The remarkable untold story of Franklin D. Roosevelt and the five extraordinary men he used to pull America into World War II
In the dark days between Hitler’s invasion of Poland in September 1939 and Japan’s attack on Pearl Harbor in December 1941, Franklin D. Roosevelt sent five remarkable men on dramatic and dangerous missions to Europe. The missions were highly unorthodox and they confounded and infuriated diplomats on both sides of the Atlantic. Their importance is little understood to this day. In fact, they were crucial to the course of the Second World War.
The envoys were magnificent, unforgettable characters. First off the mark was Sumner Welles, the chilly, patrician under secretary of state, later ruined by his sexual misdemeanors, who was dispatched by FDR on a tour of European capitals in the spring of 1940. In summer of that year, after the fall of France, William “Wild Bill” Donovan—war hero and future spymaster—visited a lonely United Kingdom at the president’s behest to determine whether she could hold out against the Nazis. Donovan’s report helped convince FDR that Britain was worth backing.

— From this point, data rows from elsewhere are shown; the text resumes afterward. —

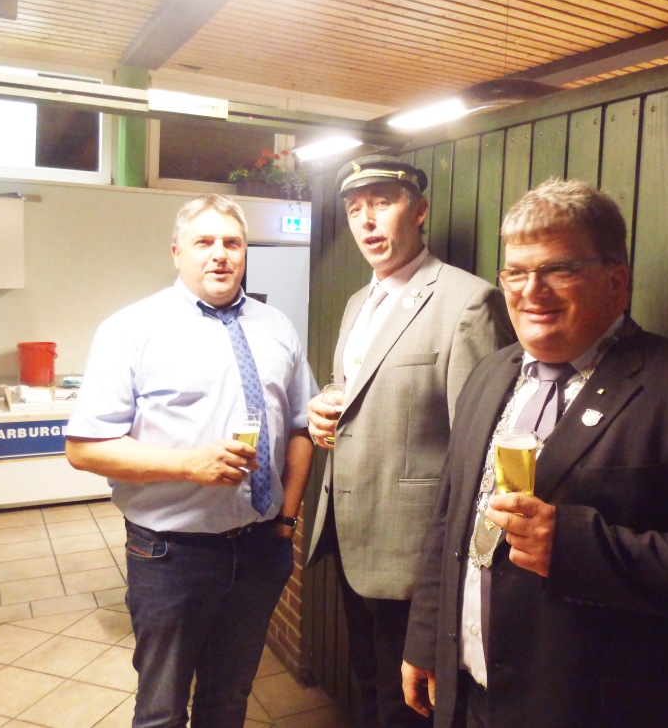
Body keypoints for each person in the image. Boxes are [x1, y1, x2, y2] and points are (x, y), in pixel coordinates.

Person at [401, 178, 668, 728]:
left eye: (558, 269)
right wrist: (426, 637)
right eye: (516, 272)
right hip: (468, 692)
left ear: (617, 282)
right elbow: (450, 517)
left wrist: (574, 548)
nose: (531, 290)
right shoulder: (489, 373)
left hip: (588, 706)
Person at [65, 193, 316, 728]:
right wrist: (188, 465)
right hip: (170, 555)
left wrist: (287, 520)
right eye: (204, 242)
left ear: (245, 252)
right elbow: (84, 448)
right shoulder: (131, 329)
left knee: (228, 699)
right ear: (177, 252)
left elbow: (300, 426)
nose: (219, 254)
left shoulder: (278, 326)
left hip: (259, 549)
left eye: (232, 242)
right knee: (161, 708)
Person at [305, 155, 515, 728]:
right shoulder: (358, 303)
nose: (367, 221)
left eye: (382, 203)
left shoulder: (468, 301)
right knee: (367, 684)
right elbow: (364, 388)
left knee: (410, 706)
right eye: (355, 209)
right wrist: (327, 404)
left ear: (419, 211)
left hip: (414, 552)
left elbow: (480, 447)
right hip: (351, 535)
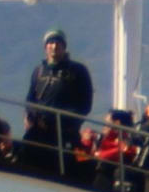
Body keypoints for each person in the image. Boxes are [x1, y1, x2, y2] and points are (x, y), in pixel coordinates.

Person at [22, 29, 95, 173]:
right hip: (38, 131)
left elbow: (84, 105)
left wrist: (61, 121)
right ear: (45, 47)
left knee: (62, 169)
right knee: (25, 159)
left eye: (58, 43)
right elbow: (30, 99)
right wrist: (31, 116)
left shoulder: (78, 71)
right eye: (50, 43)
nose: (54, 46)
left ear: (64, 47)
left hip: (64, 133)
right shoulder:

After he won an unprecedented third term in November 1940, Roosevelt threw a lifeline to the United Kingdom in the form of Lend-Lease and dispatched three men to help secure it. Harry Hopkins, the frail social worker and presidential confidant, was sent to explain Lend-Lease to Winston Churchill. Averell Harriman, a handsome, ambitious railroad heir, served as FDR’s man in London, expediting Lend-Lease aid and romancing Churchill’s daughter-in-law. Roosevelt even put to work his rumpled, charismatic opponent in the 1940 presidential election, Wendell Willkie, whose visit lifted British morale and won wary Americans over to the cause. Finally, in the aftermath of Germany’s invasion of the Soviet Union, Hopkins returned to London to confer with Churchill and traveled to Moscow to meet with Joseph Stalin. This final mission gave Roosevelt the confidence to bet on the Soviet Union.
The envoys’ missions took them into the middle of the war and exposed them to the leading figures of the age. Taken together, they plot the arc of America’s trans¬formation from a divided and hesitant middle power into the global leader. At the center of everything, of course, was FDR himself, who moved his envoys around the globe with skill and élan.
We often think of Harry S. Truman, George Marshall, Dean Acheson, and George F. Kennan as the authors of America’s global primacy in the second half of the twentieth century. But all their achievements were enabled by the earlier work of Roosevelt and his representatives, who took the United States into the war and, by defeating domestic isolationists and foreign enemies, into the world. In these two years, America turned. FDR and his envoys were responsible for the turn. Drawing on vast archival research, Rendezvous with Destiny is narrative history at its most delightful, stirring, and important.